==== Data to process

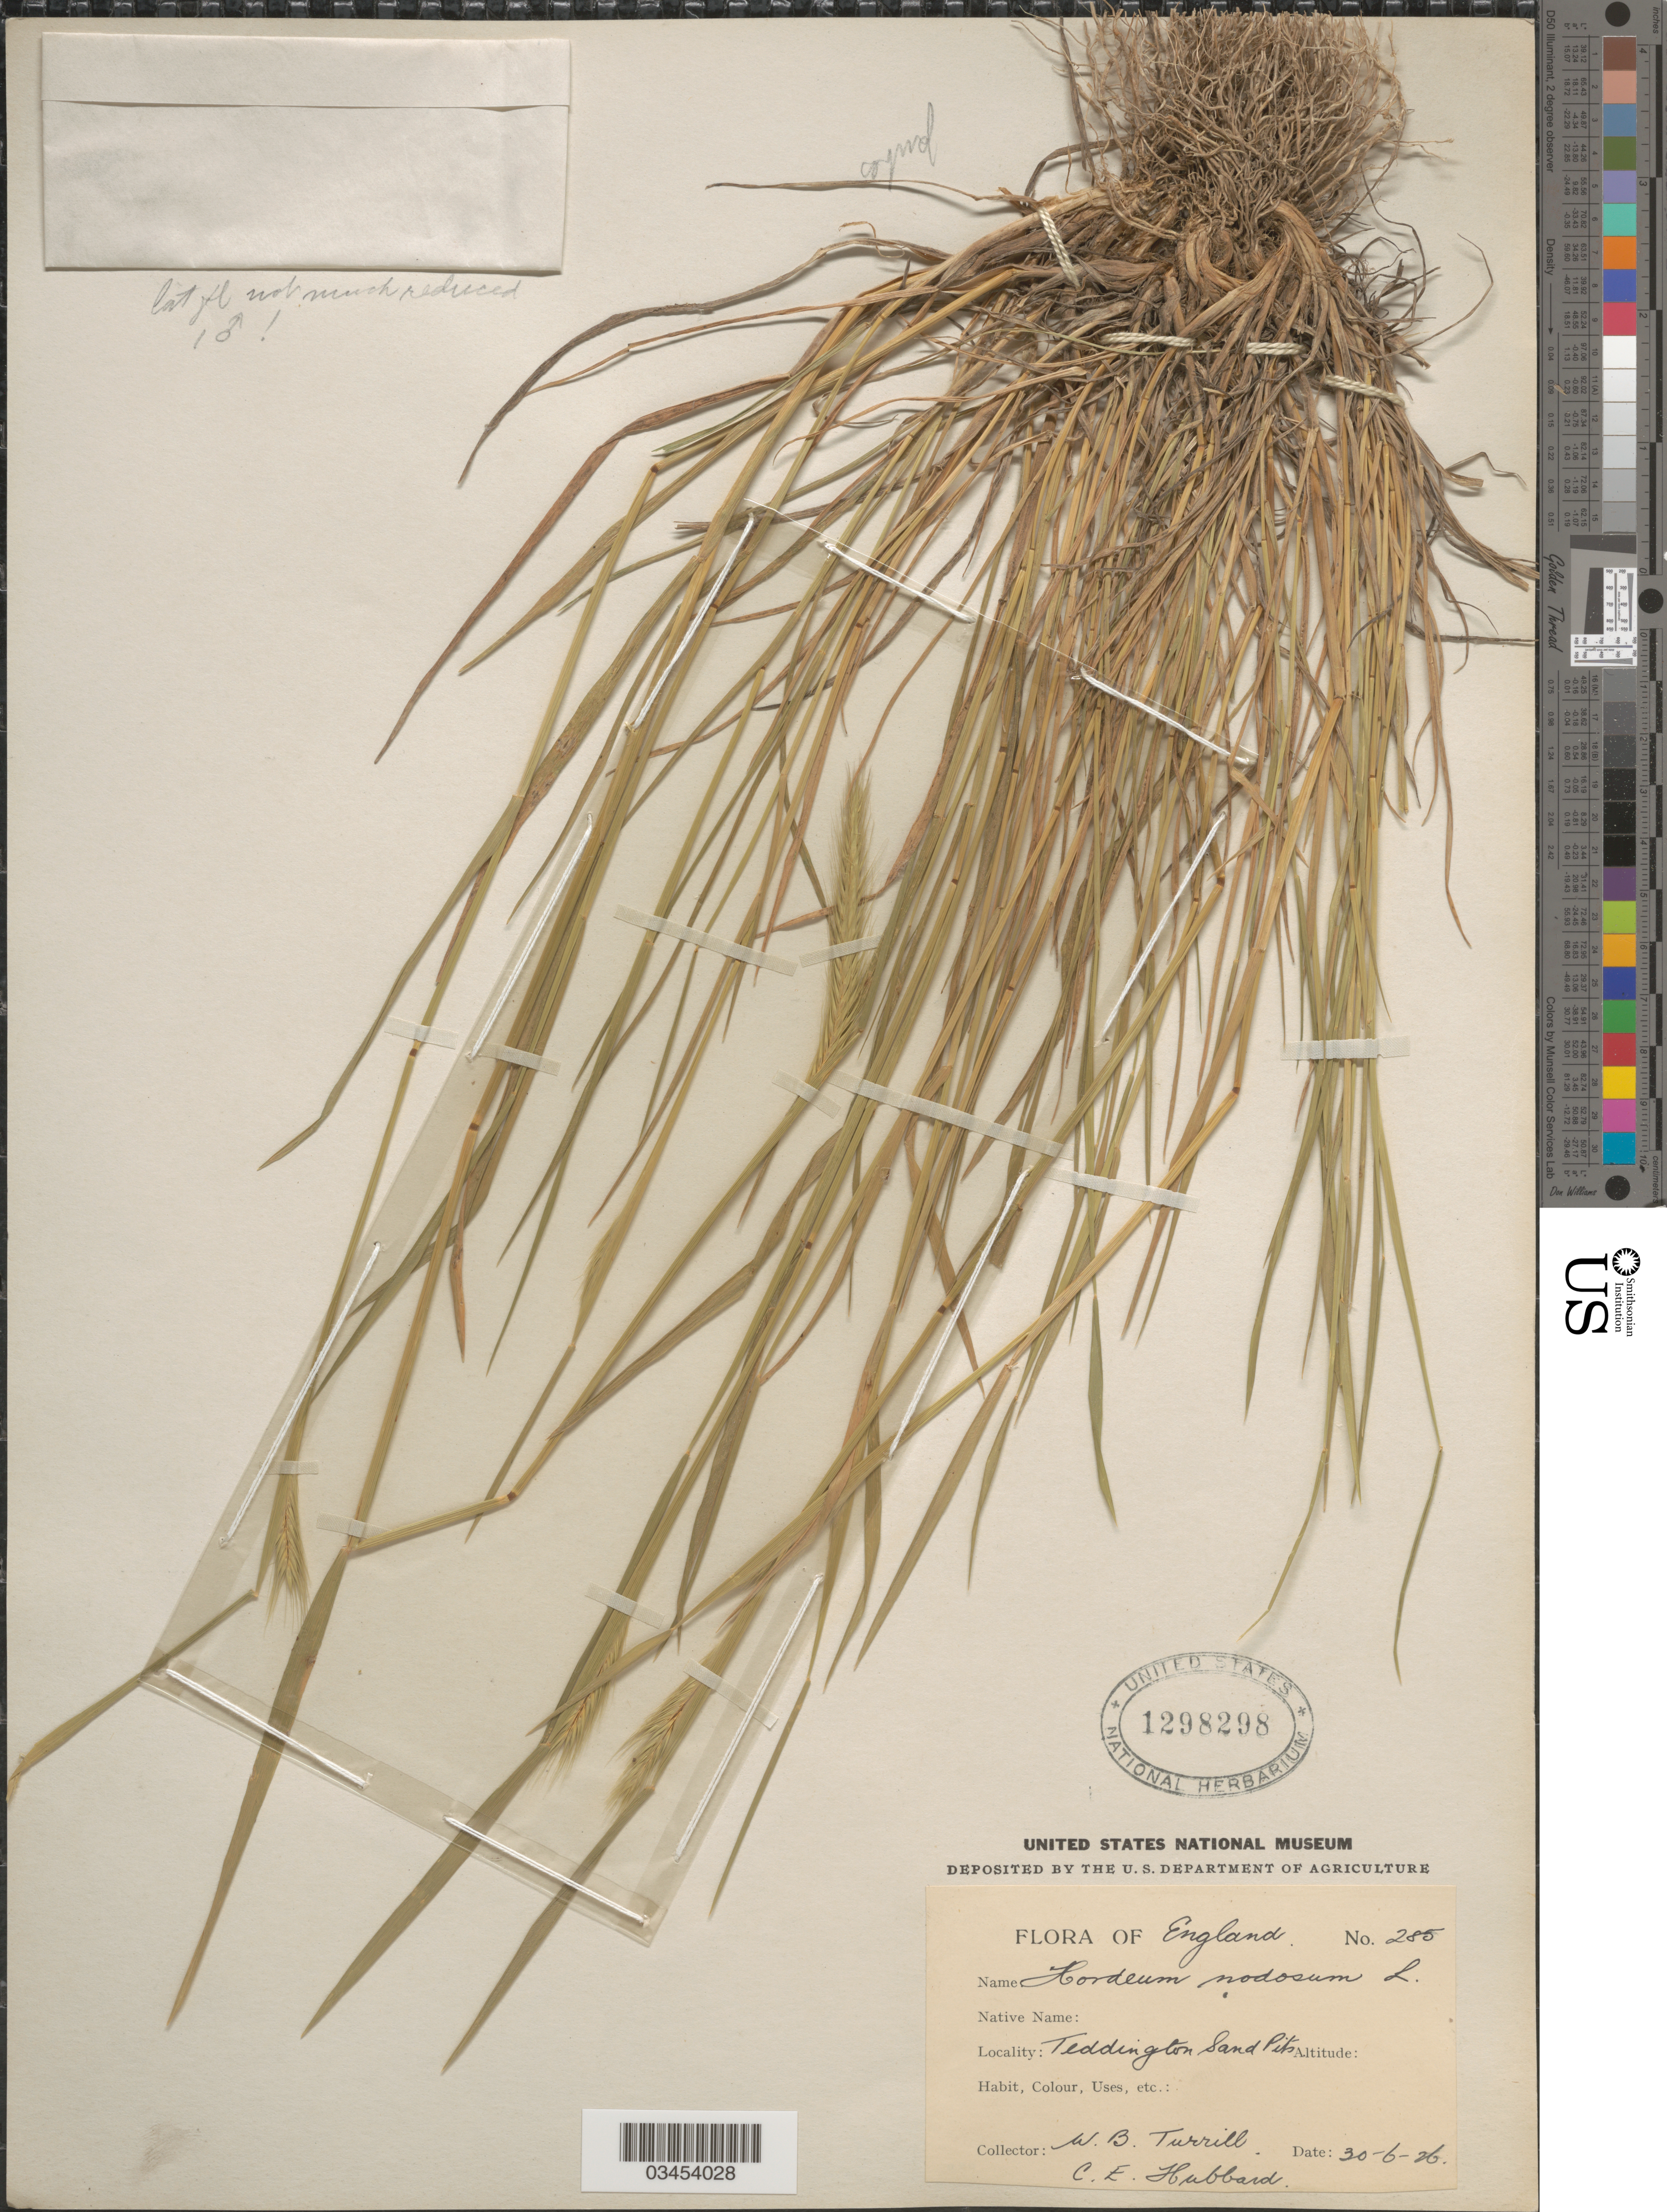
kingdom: Plantae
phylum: Tracheophyta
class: Liliopsida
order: Poales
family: Poaceae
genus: Hordeum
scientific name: Hordeum secalinum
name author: Schreb.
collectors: W. B. Turrill & C. E. Hubbard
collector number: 285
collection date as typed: Transcribed d/m/y: 30/6/26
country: United Kingdom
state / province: England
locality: Teddington Sand Pits.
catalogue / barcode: US 1298298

========

→ **Goal of the exercise**
Reproduce every line of the data above verbatim, omitting the pictures.

→ **Result of the exercise**
kingdom: Plantae
phylum: Tracheophyta
class: Liliopsida
order: Poales
family: Poaceae
genus: Hordeum
scientific name: Hordeum secalinum
name author: Schreb.
collectors: W. B. Turrill & C. E. Hubbard
collector number: 285
collection date as typed: Transcribed d/m/y: 30/6/26
country: United Kingdom
state / province: England
locality: Teddington Sand Pits.
catalogue / barcode: US 1298298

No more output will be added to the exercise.